As computing and storage becomes more ubiquitous, its natural to ask when can regulated industries utilize the quality and economies of scales. Maybe utility computing could have alleviated some aspects of healthcare.gov by flipping the switch to an alternative powergrid, if you will. However there are number if interesting challenges and nuances for public clouds to offer utility computing and storage to healthcare customers.

So what are the problems?

  • Security & Privacy: Unlike electricity, utility computing is too ingrained in to processes and innovation for existing businesses.

  • Compliance: Utility companies to be able to comply with data audit policies as well as have a business structure which enables signing of business associate agreement.

  • Lock in and interoperability: Developing a solution too ingrained in to a utility architecture can effect the core business of a company

  • **Co-innovation: **In past decade most businesses have innovated by adopting IT strategically. We see a CIO as part of every organization, to continue that innovation the public computing utility needs to offers ways to co-innovate easily.

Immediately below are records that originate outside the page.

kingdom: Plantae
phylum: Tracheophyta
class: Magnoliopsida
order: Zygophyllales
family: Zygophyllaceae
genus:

So what are the current solutions?

  • Well most cloud-based healthcare organization keep maintain their own cloud infrastructure.
    • The data is encrypted at REST either by Database Transparent Data Encryption (TDE). Both Oracle and SQLServer support it.

    • File system encryption

  • Healthcare organizations sign a HIPAA BAA and most data centers are certified to one of the standards – (SAS 70, ISO etc.)

What’s needed?

  • More public cloud vendors should sign HIPAA BAAs – Microsoft Azure, AWS and most recently Google Cloud already do.

  • Co-innovate for security and compliance solutions like AWS CloudHSM

  • Make encryptions at rest easy – blob store keys are a great start.